May 2008 -- Whenever the media are not bashing business for being insufficiently green, or for exploiting various groups, they are advocating that businesses be more “socially involved.” This is certainly true with the cries to help education. With increasing frequency, the notion is promoted in op-ed pages and commentaries that businesses should be doing more to help our schools or “partner with” the education system.
Most of these social appeals not-so-subtly play on guilt and are presented with considerable moral righteousness and holier-than-thou indignation. I have also read and heard editorials that follow this line of “reasoning”: “Our children need better education and you, the businessmen, need educated workers. You can no longer fail to take action and help. Education is the key to a productive America. You must therefore help our children (read: Write large checks), not only for their sake, but also for yours (read: Greedy executives must realize it is their best interest)! If you don’t contribute, don’t complain; after all, we’re all in this together.”
But is this true? Let’s look at a few overlooked facts concerning the relationship between business and education:
First of all, the role of our education system is to teach the rudiments of knowledge for a successful adult life—at the very least, a life of awareness. The role of business, on the other hand, is to produce goods, services, and profits. Why are these roles now being confused? In this age of monolithic teachers’ unions, businesses are being asked—or rather, commanded—to contribute to an already bureaucratically bloated and increasingly ineffectual system. Should they? Is it in the best interest of businesses to lend a “helping hand” to schools?
I would argue: No, it isn’t.
Today, businesses are being approached by record numbers of job applicants who can barely read or write, if at all. Many of these are high-school graduates. And yet business owners are told that they should invest their hard-earned profits in the very system that produces such graduates. This would only add insult to injury, because businesses and the individuals who work in them already pay much more than their “fair share” in taxes for education.
Moreover, just what is being taught in these school systems that so desperately need and demand the attention and money of businesses? The superiority of the market system over government-run economies? The Founding Fathers’ ideology? The nobility of individuality and self-satisfaction through productive achievement? Hardly. Try Earth Day, or Save-A-Pigeon Day, or Swahili month, or some other faddish and collectivist nonsense.
Ironically, many educators, especially in secondary school, rip apart capitalism, the very system that encourages and rewards individual excellence. For example, myths about “the robber barons,” or claims that the free market caused the Great Depression, are still taught as gospel in almost every U.S. history course. Profit, students are told, is gained at the expense of workers.
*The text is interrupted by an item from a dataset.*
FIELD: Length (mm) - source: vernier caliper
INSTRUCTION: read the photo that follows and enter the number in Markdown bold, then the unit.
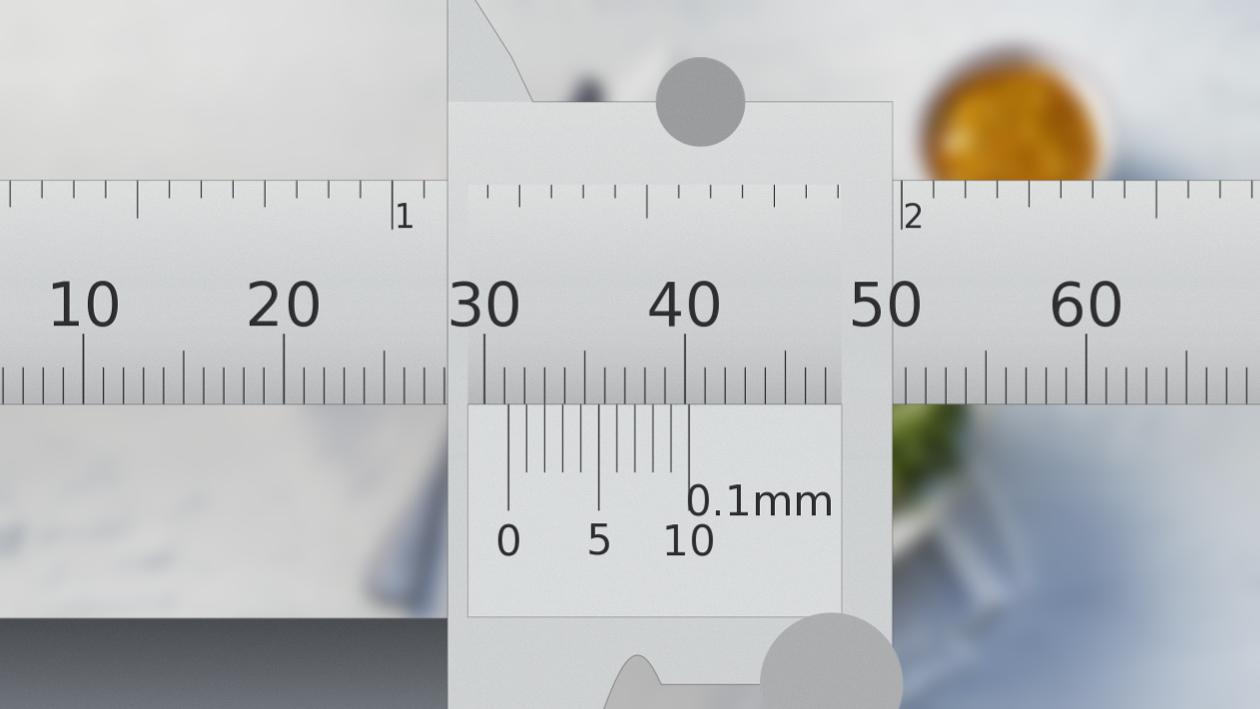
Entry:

In the modern education curricula, the list of lies and smears against business goes on and on.
Yet these same educators demand that businesses should—as a matter of their civic duty—contribute to propagating the “ideals” of Progressive education, egalitarianism, moral and cultural relativism, the primacy of feelings, and outright assaults on Western culture.
It’s time that businesses stop financing institutions and ideas that are diametrically opposed to their very right to exist.
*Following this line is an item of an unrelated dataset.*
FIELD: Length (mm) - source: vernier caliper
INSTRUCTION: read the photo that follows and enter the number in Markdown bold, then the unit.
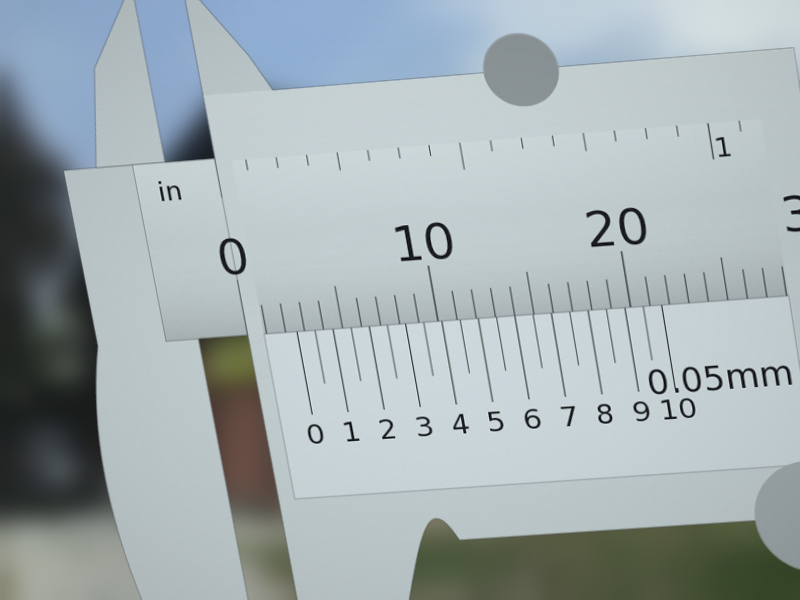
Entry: **2.6** mm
And while anti-business propaganda is preached in the classroom, our schools are not even performing the most basic jobs of teaching reading, writing, and math. Yet the calls for more and more business funding and assistance keep pouring in. Already businesses are forced to spend millions on remedial schooling for many of their employees. Why should they be asked—or required—to spend even more?
Not all schools are guilty of the educational malpractice I’m bemoaning, but most of them are. And it’s time that businesses stop financing institutions and ideas that are diametrically opposed to their very right to exist.
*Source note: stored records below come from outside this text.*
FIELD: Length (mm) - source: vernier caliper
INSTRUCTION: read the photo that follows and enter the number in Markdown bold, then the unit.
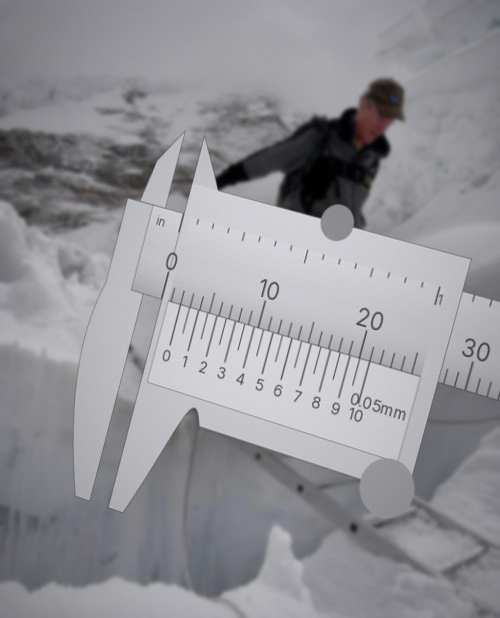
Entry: **2.0** mm
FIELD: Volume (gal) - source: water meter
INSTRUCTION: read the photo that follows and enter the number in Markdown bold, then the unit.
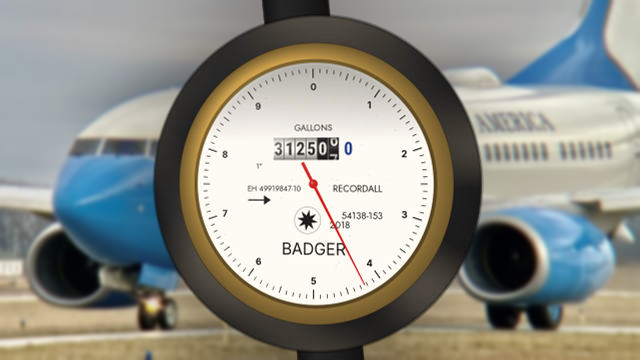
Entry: **3125064.2** gal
So, Mr. Businessman, before you write that check to your local school or college, ask some hard questions first. Find out exactly what is being taught in the classroom. Suggest a “Producer’s Day” to celebrate business achievement and to counter the environmentalist propaganda peddled each year on Earth Day. Or offer to fund a course, book, or student essay contest where the values of capitalism are made clear.
Yes, by all means, get more involved in education. But get more involved in order to insure that what is taught to impressionable young minds gives a fair shake to the ideas and economic system that made, and make, America a great nation.